Em Copacabana faz uma tarde cinza. As tardes nubladas sempre me são preferíveis. São sorrisos. Os agressivos dias de sol são gargalhadas. E o clima da minha alma é mais o riso sugerido que o da alegria escrachada e agressiva. Penso em amor e como, à medida em que se vive, num processo dialético, o amor é tão rico que sempre se tem algo a sacar em cima dele.
Pensando no velho chavão, muitas vezes usado por mim mesmo, quando afirmava que, na medida em que a gente se ama a sí mesmo, ama melhor os outros e o mundo, cheguei a conclusão de que nada pode ser rotulado nem racionalizado, nem estereotipado, porque sempre há possibilidade de se viver uma emoção de uma forma diferente.
Não necessariamente é se amando muito que se ama melhor. O processo pode ser inverso. Uma pessoa que está carente, automaticamente está com sua estima abalada. Ela está em estado de desconfiança e de cobrança.

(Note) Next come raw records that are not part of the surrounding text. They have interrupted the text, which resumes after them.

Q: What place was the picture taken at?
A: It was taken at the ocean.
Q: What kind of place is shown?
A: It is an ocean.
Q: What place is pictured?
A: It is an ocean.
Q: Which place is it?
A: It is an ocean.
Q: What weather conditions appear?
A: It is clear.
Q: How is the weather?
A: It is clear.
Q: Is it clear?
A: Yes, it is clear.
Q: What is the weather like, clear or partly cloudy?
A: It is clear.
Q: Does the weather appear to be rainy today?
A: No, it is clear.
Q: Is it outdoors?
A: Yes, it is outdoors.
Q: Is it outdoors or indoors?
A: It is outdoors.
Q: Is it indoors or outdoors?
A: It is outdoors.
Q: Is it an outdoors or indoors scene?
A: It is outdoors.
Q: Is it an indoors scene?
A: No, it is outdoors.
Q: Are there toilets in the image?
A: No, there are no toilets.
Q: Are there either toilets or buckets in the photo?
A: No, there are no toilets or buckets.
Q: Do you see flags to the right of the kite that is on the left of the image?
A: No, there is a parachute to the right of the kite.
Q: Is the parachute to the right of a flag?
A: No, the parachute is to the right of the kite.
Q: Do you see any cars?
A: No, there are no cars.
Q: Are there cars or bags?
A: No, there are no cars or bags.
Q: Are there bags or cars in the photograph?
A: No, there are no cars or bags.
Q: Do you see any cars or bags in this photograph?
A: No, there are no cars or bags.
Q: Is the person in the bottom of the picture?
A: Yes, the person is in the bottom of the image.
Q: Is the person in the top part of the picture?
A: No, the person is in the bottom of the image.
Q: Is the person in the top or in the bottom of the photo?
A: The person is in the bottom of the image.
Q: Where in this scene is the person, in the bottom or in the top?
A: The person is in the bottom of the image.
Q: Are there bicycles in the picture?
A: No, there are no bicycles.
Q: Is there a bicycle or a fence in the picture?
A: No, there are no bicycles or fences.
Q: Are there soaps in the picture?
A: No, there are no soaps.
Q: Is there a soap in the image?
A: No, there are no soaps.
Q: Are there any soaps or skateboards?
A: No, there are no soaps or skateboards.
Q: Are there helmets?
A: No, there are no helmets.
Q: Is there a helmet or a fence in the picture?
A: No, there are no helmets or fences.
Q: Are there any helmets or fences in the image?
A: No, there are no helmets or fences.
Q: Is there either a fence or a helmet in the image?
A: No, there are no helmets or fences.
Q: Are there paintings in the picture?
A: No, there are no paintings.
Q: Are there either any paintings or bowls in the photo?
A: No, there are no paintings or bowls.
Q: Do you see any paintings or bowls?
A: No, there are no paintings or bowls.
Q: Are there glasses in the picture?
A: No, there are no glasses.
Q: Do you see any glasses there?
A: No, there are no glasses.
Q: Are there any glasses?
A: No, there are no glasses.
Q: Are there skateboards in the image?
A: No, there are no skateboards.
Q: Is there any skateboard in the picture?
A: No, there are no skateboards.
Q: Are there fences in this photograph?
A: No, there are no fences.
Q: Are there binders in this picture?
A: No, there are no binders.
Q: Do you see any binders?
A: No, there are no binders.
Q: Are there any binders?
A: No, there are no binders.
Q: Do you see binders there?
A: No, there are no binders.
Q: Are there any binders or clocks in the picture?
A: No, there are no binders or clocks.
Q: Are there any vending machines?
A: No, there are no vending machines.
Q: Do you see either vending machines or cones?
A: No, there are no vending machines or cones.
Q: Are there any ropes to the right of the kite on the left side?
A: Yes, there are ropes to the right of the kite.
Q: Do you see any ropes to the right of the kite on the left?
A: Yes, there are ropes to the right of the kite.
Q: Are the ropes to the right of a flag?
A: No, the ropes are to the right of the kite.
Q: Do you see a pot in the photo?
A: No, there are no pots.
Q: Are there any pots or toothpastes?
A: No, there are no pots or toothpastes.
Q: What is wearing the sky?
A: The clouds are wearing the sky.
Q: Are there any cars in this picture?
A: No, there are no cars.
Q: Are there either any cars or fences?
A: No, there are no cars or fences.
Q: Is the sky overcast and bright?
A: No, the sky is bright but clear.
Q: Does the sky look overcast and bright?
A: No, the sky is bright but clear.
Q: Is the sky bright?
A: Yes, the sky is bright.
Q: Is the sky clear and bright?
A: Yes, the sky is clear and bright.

Se nesse momento surge alguém e a pessoa passa a receber amor, um amor genuíno (e esse se sente) a situação se inverte. Uma pessoa adubada pelo amor , há dentro dela uma iluminação das suas potencialidades obscurecidas pela situação de carência. É como se acendesse um quarto escuro ou limpasse um porão. O fluxo do amor que se recebe (e nenhum amor é dado gratuitamente) irriga todo o processo emocional. Uma pessoa bem amada instintivamente se autovaloriza.
A bondade adormecida, os sentimentos de paciência, ternura, doação, criam vida nova.
O amor funciona como o mais poderoso dos estímulos. Uma vida emocional fertilizada pelo amor equilibra a carência neurótica e com isso permite que nas outras áreas do comportamento humano, inclusive na vida profissional, a produção seja melhor. É muito difícil, na prática, o "ame- se a sí mesmo". Basicamente esse sentimento existe.Mas também existem o medo, a insegurança, a neurose, as defesas, as depressões. Um amor que inunda esse terreno, como o mar cobre a praia, funciona como adubo. O termômetro da vida sobe, é um sistema de forças. Ao processo destrutivo da negação de sí mesmo ou desamor, se opõe outro, o do amor que chega, uma força descomunal que ativa as potencialidades adormecidas, estimula a estrutura carente, e a pessoa desabrocha, como uma flor.
E o processo é tão curioso que uma pessoa que passa a ser bem amada (afirmo: Bem Amada) nela acontece um processo de refluxo. Ela passa a amar primeiro a sí mesma, e depois ao outro. O amor que chega funciona como um espelho. A pessoa se mira nele e passa a se ver. Ninguém é amado de graça. Rosto que se vê no espelho do amor que se recebe, é iluminado. E começam a brotar sentimentos de alegria, gratificação, uma necessidade de troca, de doação. A pessoa se sente tão gratificada que descobre, não só que pode ser amada, merece o amor, como também tem amor para dar. E estabelece- se
uma relação de vasos comunicantes. Não estou aqui colocando as coisas no nível elementar de que basta receber qualquer tipo de amor para passar a se amar. isso só acontece quando há maturidade para se compreender a importância de ser amado. Receber amor é uma das atuantes formas de terapia interior. Ela toca, remexe, aduba, usina, recicla, germina e a pessoa que está sendo amada, de início tonta, indefesa e despreparada, depois se acostuma, como alguém que estivesse num quarto escuro há muito tempo e de repente visse o sol.
Já é chavão em Psicologia que para um desenvolvimento mais estruturado personalidade, as crianças precisam de, na infância, receber afeto. E elas não têm ainda a noção do "ame- se a sí mesmo". Na medida em que são amadas crescem melhor. Se desenvolvem melhor. O processo no adulto é o mesmo. Nos adultos, permanece sempre um imenso lado infantil que os psiquiatras dizem que amadurece por sí mesmo. Isso é frase feita. A maioria dos adultos são crianças grandes. E carentes. Que precisam ser amadas para amarem melhor o mundo e a sí mesmas.
Os bem amados que se regozijem. São rosas de Hiroshima.